Wenn die Krise zur Normalität wird, warum nicht auch ein dauerhafter Krisenhaushalt? Es gibt Ansichten, bei denen man nur schwer dagegenhalten kann, auch wenn nicht alle der Akteure den Ruf einer unumstrittenen Seriosität genießen. Die ältere Dame wurde bereits verurteilt, der ältere Herr auch, lediglich beim Gewerkschaftler läuft es in die gegenteilige Richtung, er verurteilt andere (hier und hier), was bei Gewerkschaften, die nichts bewirken, nicht neu ist.

Wir wir schon aus den 30er Jahren wissen, bekommt man Krisen nur durch kreditfinanzierte Beschäftigungsprogramme in den Griff, genau wie sich Baron Münchhausen angeblich durch einen gekonnten Griff an den eigenen Haarschopf selbst aus dem Sumpf gezogen hat. Da die EU auf dem sozialistischen Konzept der Umverteilung basiert, muss sie zwingend zur Schuldenunion werden, sobald den Reichen (gemeint ist Deutschland) das Geld ausgeht. Wenn nichts mehr vorhanden ist, muss es irgendwo herkommen, und dieser Ort ist die Europäische Zentralbank als das real gewordene Wolkenkuckucksheim.
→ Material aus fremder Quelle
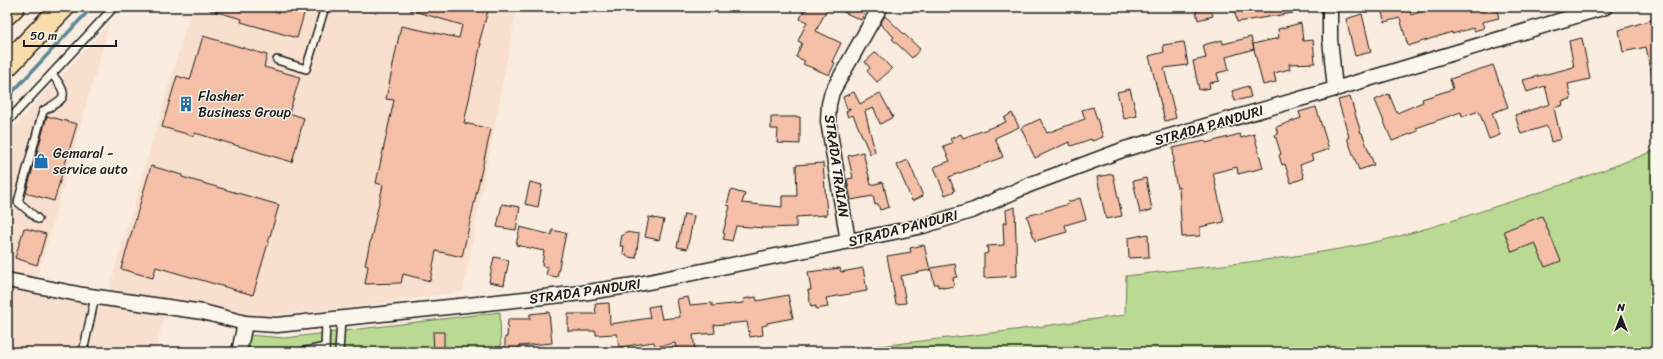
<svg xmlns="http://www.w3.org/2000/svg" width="1663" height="359" font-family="Sriracha,sans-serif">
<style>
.built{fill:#f8dfce}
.green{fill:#bada93;stroke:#6b7b58}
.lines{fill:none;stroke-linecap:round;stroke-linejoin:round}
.stream{stroke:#5d8998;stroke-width:3.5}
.building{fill:#f5c0a7;stroke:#1c1c1c}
.lane-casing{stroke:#1c1c1c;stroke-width:10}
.street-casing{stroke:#1c1c1c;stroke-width:17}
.primary-casing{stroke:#1c1c1c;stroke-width:25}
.lane{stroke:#fbf7ec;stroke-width:7}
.street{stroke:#fbf7ec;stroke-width:14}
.primary{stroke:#f9deab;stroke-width:22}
.labels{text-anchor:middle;stroke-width:3;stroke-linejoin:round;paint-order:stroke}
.poi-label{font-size:14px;fill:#1c1c1c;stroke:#fbf7ec;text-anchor:start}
.street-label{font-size:14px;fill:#1c1c1c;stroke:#fbf7ec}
</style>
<rect width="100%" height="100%" fill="#faecde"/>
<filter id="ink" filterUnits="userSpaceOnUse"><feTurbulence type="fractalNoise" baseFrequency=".025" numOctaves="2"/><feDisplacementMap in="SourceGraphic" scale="8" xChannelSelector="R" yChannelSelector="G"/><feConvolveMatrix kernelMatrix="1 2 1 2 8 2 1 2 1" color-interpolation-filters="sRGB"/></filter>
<g filter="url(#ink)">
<!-- built -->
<path class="built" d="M 192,7 L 517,7 L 463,291 L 349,308 L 259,316 L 238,315 L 168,300 L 155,352 L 7,352 L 7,134 L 109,24 L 37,279 L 108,293 Z"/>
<!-- green -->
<g class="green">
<path d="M 1656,150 L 1656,352 L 826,352 L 1000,332 L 1125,315 L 1126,276 C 1206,266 1287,260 1366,244 C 1409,235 1452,221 1494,207 C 1549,190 1603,171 1656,150 Z"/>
<path d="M 500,312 L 501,352 L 245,352 L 248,335 L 285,338 Z"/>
</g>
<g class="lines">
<!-- stream -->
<path class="stream" d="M 7,98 L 92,7"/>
</g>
<!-- building -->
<g class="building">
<path d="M 210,7 L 306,7 L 297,38 L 241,22 L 242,19 L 210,10 Z"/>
<path d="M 410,7 L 489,7 L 479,43 L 481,43 L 464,123 L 491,129 L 462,257 L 436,251 L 430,281 L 403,274 L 401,283 L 365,284 L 368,266 L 365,265 L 383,185 L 376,183 L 394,100 L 386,99 L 401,26 L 459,38 L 462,25 L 410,10 Z"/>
<path d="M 809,7 L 828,7 L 816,31 L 841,43 L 832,62 L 835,63 L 829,75 L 803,64 L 805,61 L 796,57 L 802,43 L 798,41 L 807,22 L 800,19 L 804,10 L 806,11 Z"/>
<path d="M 833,7 L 868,7 L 861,20 Z"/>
<path d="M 1210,7 L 1213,16 L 1198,20 L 1196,11 Z"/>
<path d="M 1234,7 L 1292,7 L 1293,13 L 1237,22 Z"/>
<path d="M 1402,7 L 1409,7 L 1411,15 L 1436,7 L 1496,7 L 1499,18 L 1482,22 L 1484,28 L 1474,31 L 1473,28 L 1452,34 L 1452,32 L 1408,46 L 1400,18 L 1385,22 L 1382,13 Z"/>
<path d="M 1362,14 L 1371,52 L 1355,56 L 1346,19 Z"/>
<path d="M 885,16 L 920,49 L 912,58 L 892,39 L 894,37 L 880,24 Z"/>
<path d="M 1651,20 L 1656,39 L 1656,74 L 1652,74 L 1646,47 L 1623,52 L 1619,30 Z"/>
<path d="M 1301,23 L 1303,41 L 1313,40 L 1315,63 L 1289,64 L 1290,69 L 1274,73 L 1276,82 L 1263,85 L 1254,49 L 1226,57 L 1229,70 L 1217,73 L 1219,81 L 1209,83 L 1210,88 L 1199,90 L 1193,61 L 1206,58 L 1203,45 L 1222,40 L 1223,44 L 1251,37 L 1254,49 L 1253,44 L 1279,38 L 1278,29 Z"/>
<path d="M 203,36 L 267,55 L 264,67 L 300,77 L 289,113 L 304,118 L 292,162 L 195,133 L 194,136 L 162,127 L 177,76 L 190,80 Z"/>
<path d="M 1582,38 L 1590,79 L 1568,84 L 1571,99 L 1562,101 L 1563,105 L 1554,108 L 1561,139 L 1551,142 L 1547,126 L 1521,134 L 1515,115 L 1550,104 L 1545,86 L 1527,92 L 1523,80 L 1574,67 L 1569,41 Z"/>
<path d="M 1184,42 L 1188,65 L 1164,68 L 1176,118 L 1165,121 L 1149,56 L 1164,52 L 1163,45 Z"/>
<path d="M 876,52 L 892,69 L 877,82 L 867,71 L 870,68 L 865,62 Z"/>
<path d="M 1493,65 L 1508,107 L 1492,113 L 1500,135 L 1489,139 L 1479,111 L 1462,117 L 1461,112 L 1416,128 L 1418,131 L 1392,141 L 1375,100 L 1389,94 L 1397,113 L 1423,102 L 1422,99 L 1453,89 L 1450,79 Z"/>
<path d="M 1248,86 L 1251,97 L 1235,101 L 1232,91 Z"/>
<path d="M 1130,89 L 1137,116 L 1124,119 L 1117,92 Z"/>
<path d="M 854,92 L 860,104 L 880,93 L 893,117 L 880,124 L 874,108 L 865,111 L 875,152 L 870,154 L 853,115 L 848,117 L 846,112 L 850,109 L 850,108 L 847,109 L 843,97 Z"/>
<path d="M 1350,97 L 1361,133 L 1362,133 L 1374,165 L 1359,170 L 1347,138 L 1349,137 L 1338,100 Z"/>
<path d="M 1093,107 L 1103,137 L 1092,141 L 1091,139 L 1071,146 L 1069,142 L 1035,158 L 1021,128 L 1040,119 L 1047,133 L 1085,119 L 1082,110 Z"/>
<path d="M 1316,107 L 1329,149 L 1311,155 L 1313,160 L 1300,165 L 1304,178 L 1291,183 L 1285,164 L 1282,165 L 1279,155 L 1281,154 L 1275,135 L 1278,134 L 1276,127 L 1301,118 L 1299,112 Z"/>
<path d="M 1012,113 L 1019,127 L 995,138 L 1003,157 L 949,177 L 955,191 L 945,195 L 934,167 L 950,161 L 943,146 L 952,143 L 950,139 L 961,134 L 963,138 L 1006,122 L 1004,118 Z"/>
<path d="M 47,116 L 77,124 L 54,201 L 26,193 Z"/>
<path d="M 771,117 L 800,117 L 800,144 L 777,143 L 778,129 L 771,129 Z"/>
<path d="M 1240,134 L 1241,138 L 1254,134 L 1263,168 L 1238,174 L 1237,167 L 1213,173 L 1224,222 L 1200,227 L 1200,236 L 1182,237 L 1179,187 L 1177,188 L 1172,162 L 1174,162 L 1173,148 L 1205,141 L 1206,143 Z"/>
<path d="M 863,152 L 871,185 L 883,182 L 889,207 L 880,210 L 878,204 L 875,205 L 873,196 L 851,200 L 847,179 L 853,178 L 848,156 Z"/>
<path d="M 908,160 L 923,196 L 912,201 L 897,165 Z"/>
<path d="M 823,163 L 827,215 L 796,217 L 796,227 L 765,228 L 736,226 L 732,241 L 723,239 L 725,234 L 723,233 L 730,206 L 727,205 L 731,190 L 745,194 L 742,203 L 782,207 L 782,196 L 797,196 L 796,165 Z"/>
<path d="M 151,166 L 182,175 L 182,177 L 279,205 L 253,295 L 156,267 L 153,278 L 121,269 Z"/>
<path d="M 1113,174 L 1122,216 L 1106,219 L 1097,177 Z"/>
<path d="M 1146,178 L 1152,210 L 1140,213 L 1133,181 Z"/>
<path d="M 530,182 L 542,185 L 538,207 L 525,204 Z"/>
<path d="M 1080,198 L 1086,219 L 1065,225 L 1067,232 L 1035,241 L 1027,216 L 1069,204 L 1068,202 Z"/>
<path d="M 502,204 L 520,207 L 516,230 L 497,227 Z"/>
<path d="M 1015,207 L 1017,276 L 984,278 L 984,254 L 988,253 L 987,246 L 1004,245 L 1003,223 L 1007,223 L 1006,210 Z"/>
<path d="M 684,214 L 694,216 L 687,249 L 677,247 Z"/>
<path d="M 1542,216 L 1561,261 L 1545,267 L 1535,243 L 1512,252 L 1504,231 Z"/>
<path d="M 649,217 L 664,220 L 659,240 L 645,237 Z"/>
<path d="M 520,227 L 552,235 L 552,230 L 566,233 L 557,277 L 546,275 L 548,267 L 542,266 L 544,251 L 516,245 Z"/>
<path d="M 24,228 L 46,234 L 37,265 L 15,258 Z"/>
<path d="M 625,232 L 639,234 L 636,258 L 627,257 L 627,255 L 623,254 L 624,246 L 620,246 L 622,235 L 624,235 Z"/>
<path d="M 1148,234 L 1149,257 L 1129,258 L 1128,238 Z"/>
<path d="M 924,245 L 930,270 L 901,276 L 906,303 L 896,304 L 887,256 L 911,252 L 910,248 Z"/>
<path d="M 494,257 L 509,260 L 504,285 L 489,282 Z"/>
<path d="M 955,264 L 957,277 L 953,278 L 954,286 L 943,288 L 943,286 L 938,287 L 938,284 L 934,284 L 931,268 Z"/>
<path d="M 840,268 L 841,272 L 863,268 L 867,291 L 826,298 L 828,307 L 816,309 L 816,306 L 811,307 L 808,290 L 811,290 L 808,272 Z"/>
<path d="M 788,295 L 793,318 L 767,323 L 767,325 L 762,326 L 763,335 L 750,337 L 747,322 L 714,325 L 715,333 L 693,335 L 695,349 L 677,352 L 675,343 L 655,347 L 654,342 L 619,347 L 617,334 L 596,335 L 596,331 L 568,331 L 568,314 L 596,314 L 595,304 L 609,303 L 610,324 L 650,318 L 648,307 L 659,305 L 662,319 L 680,317 L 677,299 L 688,297 L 690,305 L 712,303 L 712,306 L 744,303 L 743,299 L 756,297 L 757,301 Z"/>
<path d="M 549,312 L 552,343 L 519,346 L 519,352 L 505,352 L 505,337 L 507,337 L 508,319 L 530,319 L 530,314 Z"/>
<path d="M 433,332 L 444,332 L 444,352 L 434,352 Z"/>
</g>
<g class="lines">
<defs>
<g id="lane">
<path d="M 277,60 L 306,69 L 325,7"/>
<path d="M 7,122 L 114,7"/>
<path d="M 38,219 L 18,202 L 43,111 C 66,98 70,97 52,74"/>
<path d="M 83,352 L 95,297"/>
<path d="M 301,352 L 325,347"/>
<path d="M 325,352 L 326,321"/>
<path d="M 339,352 L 341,319"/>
</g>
<g id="street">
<path d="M 1330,7 L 1330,39 L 1335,89"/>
<path d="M 848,241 L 828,121 L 829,104 L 832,92 L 880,7"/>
<path d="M 7,280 L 83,295 L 203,312 L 245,323 L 277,325 L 582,293 L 634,285 L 923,226 L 974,210 L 1029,185 L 1125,149 L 1335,89 L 1605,7"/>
<path d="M 239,352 L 245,323"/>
</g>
<g id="primary">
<path d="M 7,13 L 13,7"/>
<path d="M 7,65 L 63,7"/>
</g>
</defs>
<!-- lane casing -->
<use href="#lane" class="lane-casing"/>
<!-- street casing -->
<use href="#street" class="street-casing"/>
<!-- primary casing -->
<use href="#primary" class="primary-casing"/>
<!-- lane -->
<use href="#lane" class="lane"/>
<!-- street -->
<use href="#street" class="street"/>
<!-- primary -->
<use href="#primary" class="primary"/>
</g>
</g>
<!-- icons -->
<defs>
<symbol id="building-bare" viewBox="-9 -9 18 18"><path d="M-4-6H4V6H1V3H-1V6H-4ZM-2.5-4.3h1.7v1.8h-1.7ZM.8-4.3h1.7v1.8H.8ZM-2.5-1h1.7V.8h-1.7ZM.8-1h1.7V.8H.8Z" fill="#1f6fb2" stroke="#fbf7ec" stroke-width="2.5" paint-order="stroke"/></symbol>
<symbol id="shop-bare" viewBox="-9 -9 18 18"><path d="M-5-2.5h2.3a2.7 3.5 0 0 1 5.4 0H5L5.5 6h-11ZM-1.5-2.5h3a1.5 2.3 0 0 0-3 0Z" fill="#1f6fb2" stroke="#fbf7ec" stroke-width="2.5" paint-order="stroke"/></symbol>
</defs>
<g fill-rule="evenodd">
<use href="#building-bare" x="175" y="93" width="22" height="22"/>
<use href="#shop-bare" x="30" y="150" width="22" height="22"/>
</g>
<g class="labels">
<!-- poi labels -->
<g class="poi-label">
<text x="198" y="101">Flasher<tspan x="198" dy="16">Business Group</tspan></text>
<text x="53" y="158">Gemaral -<tspan x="53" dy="16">service auto</tspan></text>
</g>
<!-- street labels -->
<g class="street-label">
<text transform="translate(1209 125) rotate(-16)" y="5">STRADA PANDURI</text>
<text transform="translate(837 166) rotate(82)" y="5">STRADA TRAIAN</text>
<text transform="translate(903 228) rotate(-14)" y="5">STRADA PANDURI</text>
<text transform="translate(585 291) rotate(-8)" y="5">STRADA PANDURI</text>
</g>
</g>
<!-- margin -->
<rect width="1663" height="359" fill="none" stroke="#fbf7ec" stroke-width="24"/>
<rect x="12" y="12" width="1639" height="335" fill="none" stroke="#1c1c1c" stroke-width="1.5" filter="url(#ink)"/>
<!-- north arrow -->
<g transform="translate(1621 317)" stroke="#fbf7ec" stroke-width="3" paint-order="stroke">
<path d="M0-3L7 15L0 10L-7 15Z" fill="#1c1c1c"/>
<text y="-6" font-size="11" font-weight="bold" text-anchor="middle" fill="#1c1c1c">N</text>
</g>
<!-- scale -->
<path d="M24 40v6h92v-6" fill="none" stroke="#1c1c1c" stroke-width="2"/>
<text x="30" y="40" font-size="12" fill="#1c1c1c" stroke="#fbf7ec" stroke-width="3" paint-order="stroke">50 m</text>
</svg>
Natürlich ist es die Krise des Kapitalismus. Es kann nicht auf Dauer gut gehen, wenn sich wenige auf Kosten vieler bereichern. Natürlich ist eines Tages der Punkt erreicht erreicht, an dem das System zusammenbricht. Womit Marx jedoch nicht rechnen konnte, zu seiner Zeit waren staatliche Währungen noch goldgedeckt, ist Kreditbetrug und die moderne Form der Wechselreiterei. Das ist auch der Grund, warum die Marxisten trotz der Wirtschaftskrisen verzweifeln. Das Währungssystem will einfach nicht zusammenbrechen. Deshalb hat man sich mit dem Umweltschutz einen neuen Hebel geschaffen. Wenn man schon nicht an das Geld der Kapitalisten kommt, muss man die Produktionskapazitäten ihrer Fabriken auf Null fahren. So haben alle nichts.

Wer nichts hat, benötigt Kredit. Wenn alle nichts haben, benötigen alle Kredit. Ergo brauchen alle, auch wir, die Schuldenunion. Quod erat demostandum.